Elles sont éduquées pour les travaux ménagers tel que  la cuisine, le ménage et apprendre à s'occuper d'un nourrisson pour qu'elles forment de "parfaites ménagères". Elles apprennent la vie utilitaire et pratique. Leurs enseignements sont basés ni sur des matières intellectuelles ni sur des matières littéraire, le savoir est chose dispensable pour les femmes. Les écoles de la première moitié du XIXème siècle forment donc les jeunes filles pour devenir des femmes chrétiennes, des épouses aimables, des mères tendres et des économes attentives.A la fin de la Seconde Guerre Mondial, les femmes subissent l'idéologie du Maréchal Pétain « Travail, Patrie ,Famille ». Les droits de la femme s'effacent au profit de la famille. La priorité est donnée à la famille, notamment par la loi Gournot du 29 décembre 1942, aussi appelée « La Charte de la Famille ». Par cette loi, la famille légitime est protégée, le mariage encouragé et on prône les familles nombreuses. De part cette idéologie, le divorce est rendu plus difficile et plus lent avec la loi du 2 avril 1941.L'idéal féminin de cette période est la mère au foyer, pilier de la famille, encouragée à faire des enfants. Des prix sont décernés en fonction du nombre d'enfants et en mai 1941, la fête des mères devient nationale. Dans cette politique nataliste tout avortement sont interdit .Ainsi, le 15 février il est qualifier « crime de haute trahison ».La loi du 18 mars 1942 rend obligatoire pour les jeunes filles « l'enseignement ménager familial », une heure par semaine. De plus, le régime de Vichy encourage les écoles non-mixtes.
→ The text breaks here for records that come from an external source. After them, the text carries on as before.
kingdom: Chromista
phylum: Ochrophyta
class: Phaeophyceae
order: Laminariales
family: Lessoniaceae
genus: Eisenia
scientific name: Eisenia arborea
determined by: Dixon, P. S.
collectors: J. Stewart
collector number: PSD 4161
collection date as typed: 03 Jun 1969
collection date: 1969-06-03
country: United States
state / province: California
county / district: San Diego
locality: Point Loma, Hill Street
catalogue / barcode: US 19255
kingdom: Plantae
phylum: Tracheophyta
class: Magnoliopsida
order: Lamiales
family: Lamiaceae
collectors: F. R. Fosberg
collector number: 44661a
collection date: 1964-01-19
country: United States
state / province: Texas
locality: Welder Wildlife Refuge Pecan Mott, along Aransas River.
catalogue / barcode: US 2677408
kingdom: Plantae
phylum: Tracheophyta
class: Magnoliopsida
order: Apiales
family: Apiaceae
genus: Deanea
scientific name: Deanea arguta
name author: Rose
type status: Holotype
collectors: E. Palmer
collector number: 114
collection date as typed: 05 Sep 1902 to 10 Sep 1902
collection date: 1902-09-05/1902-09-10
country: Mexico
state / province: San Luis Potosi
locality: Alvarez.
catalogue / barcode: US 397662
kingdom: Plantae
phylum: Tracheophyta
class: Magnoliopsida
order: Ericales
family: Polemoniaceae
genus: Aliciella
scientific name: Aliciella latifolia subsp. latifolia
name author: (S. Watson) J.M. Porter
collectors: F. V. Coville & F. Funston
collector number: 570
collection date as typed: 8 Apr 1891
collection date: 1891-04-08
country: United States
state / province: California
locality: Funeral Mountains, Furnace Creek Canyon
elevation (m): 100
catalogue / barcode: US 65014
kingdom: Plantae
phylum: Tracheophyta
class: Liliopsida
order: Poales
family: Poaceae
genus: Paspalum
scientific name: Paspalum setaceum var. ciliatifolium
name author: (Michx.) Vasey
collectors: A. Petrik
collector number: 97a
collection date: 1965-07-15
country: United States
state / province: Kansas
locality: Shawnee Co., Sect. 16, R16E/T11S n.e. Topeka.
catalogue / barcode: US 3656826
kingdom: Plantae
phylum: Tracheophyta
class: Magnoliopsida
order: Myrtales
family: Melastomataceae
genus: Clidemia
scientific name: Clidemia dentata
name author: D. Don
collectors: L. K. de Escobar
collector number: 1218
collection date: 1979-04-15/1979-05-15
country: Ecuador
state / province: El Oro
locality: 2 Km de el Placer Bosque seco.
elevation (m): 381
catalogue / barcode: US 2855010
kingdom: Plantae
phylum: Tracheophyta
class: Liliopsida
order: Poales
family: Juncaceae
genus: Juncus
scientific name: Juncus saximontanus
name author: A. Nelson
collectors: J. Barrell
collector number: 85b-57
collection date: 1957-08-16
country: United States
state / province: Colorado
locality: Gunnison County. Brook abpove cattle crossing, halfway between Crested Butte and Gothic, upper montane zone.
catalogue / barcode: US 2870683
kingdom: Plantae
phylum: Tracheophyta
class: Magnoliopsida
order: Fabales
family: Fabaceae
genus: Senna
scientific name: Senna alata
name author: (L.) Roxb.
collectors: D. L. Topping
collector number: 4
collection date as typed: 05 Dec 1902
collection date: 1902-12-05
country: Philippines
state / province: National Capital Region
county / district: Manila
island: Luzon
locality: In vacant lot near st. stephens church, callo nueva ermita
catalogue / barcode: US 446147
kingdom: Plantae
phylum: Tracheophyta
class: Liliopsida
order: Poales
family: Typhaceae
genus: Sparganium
En 1881 à la suite du décret pris par le maire Alexandre Laissac... Les programmes scolaire ne visent pas à préparer les jeunes filles au baccalauréat mais à un simple diplôme de fin d’étude tels que  le diplôme d'études secondaires, ou au brevet supérieur. Le grec est absent et le latin est proposé que dans certains établissement dans le cadre de formation accélérée à destination des élèves désireuses de se présenter au baccalauréat.

Au début du xxe siècle, plusieurs établissements privés mettent sur pied des préparations spécifiques menant au fameux diplôme, sésame indispensable pour entrer dans l’enseignement supérieur. La Première guerre mondiale en accentue encore la demande. Le décret Léon Bérard prend acte de cette évolution, en instituant en 1924 un enseignement facultatif qui permet aux jeunes filles d’aborder l’épreuve finale dans les mêmes conditions que les garçons. Les programmes ne se recoupent toutefois pas encore entièrement ; l’économie domestique, les « travaux à l’aiguille » et la musique, obligatoires pour les filles, ne sont pas dispensés aux garçons, ou seulement de manière facultative pour la dernière matière.

La Loi Haby du 11 juillet 1975 rend la mixité scolaire obligatoire. La mixité ne s'applique toutefois pas aux maisons d'éducation de la Légion d'honneur qui sont des internats publics de filles, ni aux quelque 10 000 élèves que comptent en 2008 les internats privés non mixtes de filles ou de garçons.


« Beaucoup de livres de pédagogie sont rédigés de telle sorte qu'on pourrait croire que les filles n'existent pas. L'élève n'est pas abstrait pour autant: il est masculin voilà tout ». L'éducation des filles au XIXème siècle, Françoise Mayeur.